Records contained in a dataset

══════════

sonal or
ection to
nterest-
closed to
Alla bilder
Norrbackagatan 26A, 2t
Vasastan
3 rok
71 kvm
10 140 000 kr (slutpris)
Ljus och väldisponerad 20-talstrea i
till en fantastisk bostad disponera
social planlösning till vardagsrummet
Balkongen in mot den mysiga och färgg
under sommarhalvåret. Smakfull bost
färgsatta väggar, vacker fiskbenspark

══════════

Exercise aim
Exactly as written, give the records again.

Your response
sonal or
ection to
nterest-
closed to
Alla bilder
Norrbackagatan 26A, 2t
Vasastan
3 rok
71 kvm
10 140 000 kr (slutpris)
Ljus och väldisponerad 20-talstrea i
till en fantastisk bostad disponera
social planlösning till vardagsrummet
Balkongen in mot den mysiga och färgg
under sommarhalvåret. Smakfull bost
färgsatta väggar, vacker fiskbenspark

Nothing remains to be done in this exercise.